Милый, милый Алексей Федорович, если б вы знали, как она меня беспокоит! Но это
потом. Это хоть и самое главное, но это потом. Милый Алексей Федорович, я вам
доверяю мою Лизу вполне. После смерти старца Зосимы – упокой Господи его душу!
(Она перекрестилась.), – после него я смотрю на вас как на схимника, хотя вы и
премило носите ваш новый костюм. Где это вы достали здесь такого портного? Но
нет, нет, это не главное, это потом. Простите, что я вас называю иногда Алешей,
я старуха, мне все позволено, – кокетливо улыбнулась она, – но это тоже потом.
Главное, мне бы не забыть про главное. Пожалуйста, напомните мне сами, чуть я
заговорюсь, а вы скажите: «А главное?» Ах, почему я знаю, что теперь главное! С
тех пор как Lise взяла у вас назад свое обещание, – свое детское обещание,
Алексей Федорович, – выйти за вас замуж, то вы, конечно, поняли, что все это
была лишь детская игривая фантазия больной девочки, долго просидевшей в
креслах, – слава Богу, она теперь уже ходит. Этот новый доктор, которого Катя
выписала из Москвы для этого несчастного вашего брата, которого завтра… Ну что
об завтрашнем! Я умираю от одной мысли об завтрашнем! Главное же, от
любопытства… Одним словом, этот доктор вчера был у нас и видел Lise… Я ему
пятьдесят рублей за визит заплатила. Но это все не то, опять не то… Видите, я
уж совсем теперь сбилась. Я тороплюсь. Почему я тороплюсь? Я не знаю. Я ужасно
перестаю теперь знать. Для меня все смешалось в какой-то комок. Я боюсь, что вы
возьмете и выпрыгнете от меня от скуки, и я вас только и видела. Ах, Боже мой!

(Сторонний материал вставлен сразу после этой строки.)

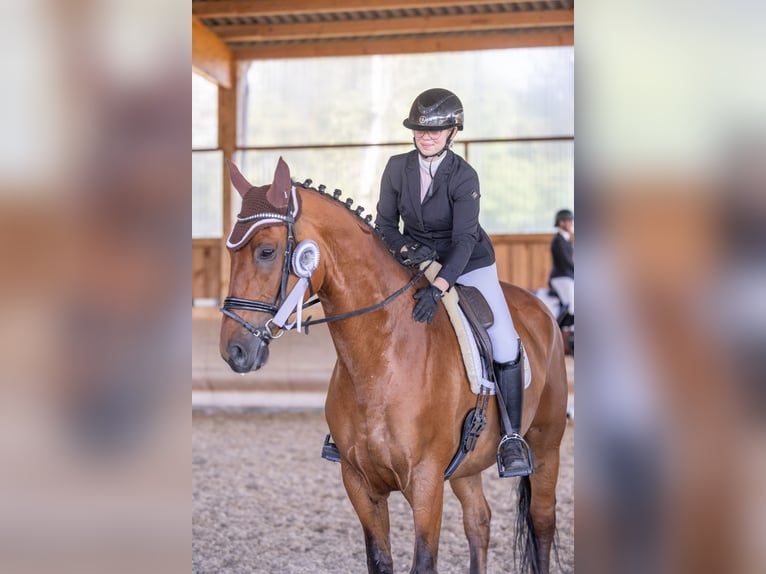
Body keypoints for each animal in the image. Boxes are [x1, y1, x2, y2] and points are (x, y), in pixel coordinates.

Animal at [219, 158, 569, 574]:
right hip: (467, 467)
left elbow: (424, 562)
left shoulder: (426, 482)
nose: (234, 350)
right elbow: (380, 560)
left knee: (542, 522)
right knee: (478, 520)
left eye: (267, 252)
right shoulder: (359, 483)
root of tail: (540, 310)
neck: (381, 358)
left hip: (546, 445)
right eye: (230, 252)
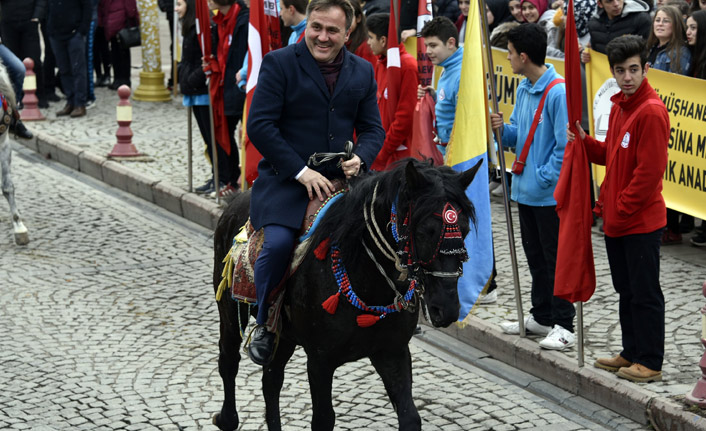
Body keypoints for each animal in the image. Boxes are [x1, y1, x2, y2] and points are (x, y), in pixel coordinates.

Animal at [212, 159, 482, 431]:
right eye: (425, 231)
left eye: (465, 229)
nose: (446, 308)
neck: (368, 281)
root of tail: (237, 199)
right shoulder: (320, 361)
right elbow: (323, 419)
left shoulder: (392, 352)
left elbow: (410, 417)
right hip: (229, 313)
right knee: (229, 361)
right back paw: (226, 418)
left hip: (284, 334)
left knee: (271, 379)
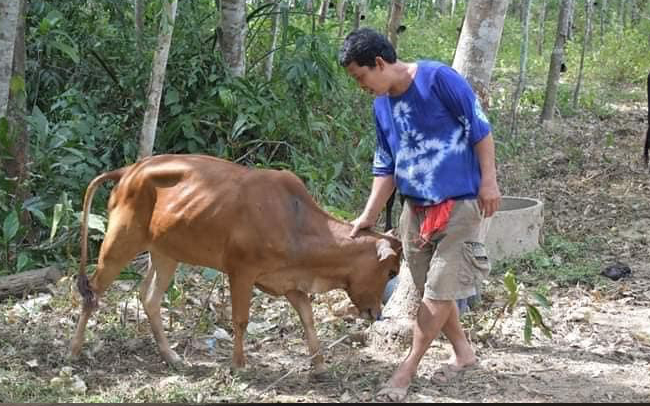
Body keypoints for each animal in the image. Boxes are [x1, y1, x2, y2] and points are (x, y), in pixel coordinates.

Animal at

Что же мы сидим, и во-первых – кофе, Юлия, Глафира, кофе!
Алеша поспешно поблагодарил и объявил, что он сейчас только
пил кофе.
– У кого?
– У Аграфены Александровны.
– Это… это у этой женщины! Ах, это она всех погубила, а
впрочем, я не знаю, говорят, она стала святая, хотя и поздно. Лучше бы прежде,
когда надо было, а теперь что ж, какая же польза? Молчите, молчите, Алексей
Федорович, потому что я столько хочу сказать, что, кажется, так ничего и не
скажу. Этот ужасный процесс… я непременно поеду, я готовлюсь, меня внесут в
креслах, и притом я могу сидеть, со мной будут люди, и вы знаете ведь, я в
свидетелях. Как я буду говорить, как я буду говорить! Я не знаю, что я буду
говорить. Надо ведь присягу принять, ведь так, так?